**LISTED ENTRIES**
▬▬▬
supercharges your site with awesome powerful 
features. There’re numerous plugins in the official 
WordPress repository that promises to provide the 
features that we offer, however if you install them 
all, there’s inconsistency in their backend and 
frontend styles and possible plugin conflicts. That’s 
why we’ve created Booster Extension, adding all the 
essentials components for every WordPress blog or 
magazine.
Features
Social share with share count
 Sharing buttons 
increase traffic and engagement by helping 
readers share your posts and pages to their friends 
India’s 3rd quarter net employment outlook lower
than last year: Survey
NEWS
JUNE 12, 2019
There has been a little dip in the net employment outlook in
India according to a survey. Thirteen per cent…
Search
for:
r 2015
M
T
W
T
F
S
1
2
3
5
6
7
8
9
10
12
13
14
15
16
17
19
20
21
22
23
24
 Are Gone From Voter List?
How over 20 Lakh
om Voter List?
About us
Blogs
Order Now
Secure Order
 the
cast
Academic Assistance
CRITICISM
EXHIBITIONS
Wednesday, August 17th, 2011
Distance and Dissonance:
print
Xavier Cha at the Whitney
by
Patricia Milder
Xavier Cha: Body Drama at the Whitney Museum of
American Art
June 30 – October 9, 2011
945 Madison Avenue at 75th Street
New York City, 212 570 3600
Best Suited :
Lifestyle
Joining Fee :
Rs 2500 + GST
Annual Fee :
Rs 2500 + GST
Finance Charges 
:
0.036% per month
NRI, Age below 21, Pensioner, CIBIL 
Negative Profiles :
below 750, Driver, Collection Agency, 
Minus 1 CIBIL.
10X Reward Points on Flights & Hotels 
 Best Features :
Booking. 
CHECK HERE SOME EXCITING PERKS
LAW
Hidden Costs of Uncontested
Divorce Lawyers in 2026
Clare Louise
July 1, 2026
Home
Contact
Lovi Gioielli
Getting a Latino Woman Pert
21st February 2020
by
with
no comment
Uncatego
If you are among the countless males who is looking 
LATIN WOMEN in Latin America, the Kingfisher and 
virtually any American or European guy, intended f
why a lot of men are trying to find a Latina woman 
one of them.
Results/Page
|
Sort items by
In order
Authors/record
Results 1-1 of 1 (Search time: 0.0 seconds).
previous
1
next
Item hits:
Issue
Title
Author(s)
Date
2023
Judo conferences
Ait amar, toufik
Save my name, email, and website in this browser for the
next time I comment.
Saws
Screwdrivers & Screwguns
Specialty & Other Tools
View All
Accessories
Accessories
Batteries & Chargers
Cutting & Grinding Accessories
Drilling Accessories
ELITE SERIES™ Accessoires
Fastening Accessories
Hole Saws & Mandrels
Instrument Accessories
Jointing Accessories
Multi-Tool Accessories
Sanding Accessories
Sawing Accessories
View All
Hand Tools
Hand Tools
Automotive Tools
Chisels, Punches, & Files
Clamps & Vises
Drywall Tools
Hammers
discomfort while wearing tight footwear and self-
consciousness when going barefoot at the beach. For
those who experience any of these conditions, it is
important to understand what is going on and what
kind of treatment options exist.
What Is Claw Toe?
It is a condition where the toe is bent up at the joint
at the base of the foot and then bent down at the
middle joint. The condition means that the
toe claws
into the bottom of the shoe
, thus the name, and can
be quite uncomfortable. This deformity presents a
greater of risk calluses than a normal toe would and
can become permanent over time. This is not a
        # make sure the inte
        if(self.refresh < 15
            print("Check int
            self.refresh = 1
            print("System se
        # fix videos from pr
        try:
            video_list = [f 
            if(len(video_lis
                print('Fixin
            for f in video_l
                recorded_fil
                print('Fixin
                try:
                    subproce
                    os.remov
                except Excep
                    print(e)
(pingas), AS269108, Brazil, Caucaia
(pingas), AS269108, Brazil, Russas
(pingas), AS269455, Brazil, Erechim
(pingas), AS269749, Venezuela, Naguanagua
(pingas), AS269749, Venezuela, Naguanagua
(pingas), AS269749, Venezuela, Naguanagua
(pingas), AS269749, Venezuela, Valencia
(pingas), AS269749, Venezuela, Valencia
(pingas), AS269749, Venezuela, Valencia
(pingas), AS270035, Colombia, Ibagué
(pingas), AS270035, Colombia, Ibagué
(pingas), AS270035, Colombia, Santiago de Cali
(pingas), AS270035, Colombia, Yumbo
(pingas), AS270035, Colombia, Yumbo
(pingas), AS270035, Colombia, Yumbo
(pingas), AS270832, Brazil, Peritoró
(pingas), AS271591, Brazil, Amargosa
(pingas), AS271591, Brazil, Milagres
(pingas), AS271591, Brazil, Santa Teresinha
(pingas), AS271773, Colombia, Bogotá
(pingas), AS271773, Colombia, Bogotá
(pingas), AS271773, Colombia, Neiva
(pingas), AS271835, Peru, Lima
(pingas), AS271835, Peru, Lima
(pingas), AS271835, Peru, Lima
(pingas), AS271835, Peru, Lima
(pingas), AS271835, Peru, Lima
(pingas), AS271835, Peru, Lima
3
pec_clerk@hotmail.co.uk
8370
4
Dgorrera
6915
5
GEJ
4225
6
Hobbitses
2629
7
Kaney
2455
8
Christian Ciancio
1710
▬▬▬
**WORK TASK**
Starting at the beginning of the records and ending with the line that contains "readers share your", output those lines as a Markdown table with the columns No. and Text. Number each row and skip blank lines.

**THE ANSWER**
| No. | Text |
|---|---|
| 1 | supercharges your site with awesome powerful  |
| 2 | features. There’re numerous plugins in the official  |
| 3 | WordPress repository that promises to provide the  |
| 4 | features that we offer, however if you install them  |
| 5 | all, there’s inconsistency in their backend and  |
| 6 | frontend styles and possible plugin conflicts. That’s  |
| 7 | why we’ve created Booster Extension, adding all the  |
| 8 | essentials components for every WordPress blog or  |
| 9 | magazine. |
| 10 | Features |
| 11 | Social share with share count |
| 12 |  Sharing buttons  |
| 13 | increase traffic and engagement by helping  |
| 14 | readers share your posts and pages to their friends  |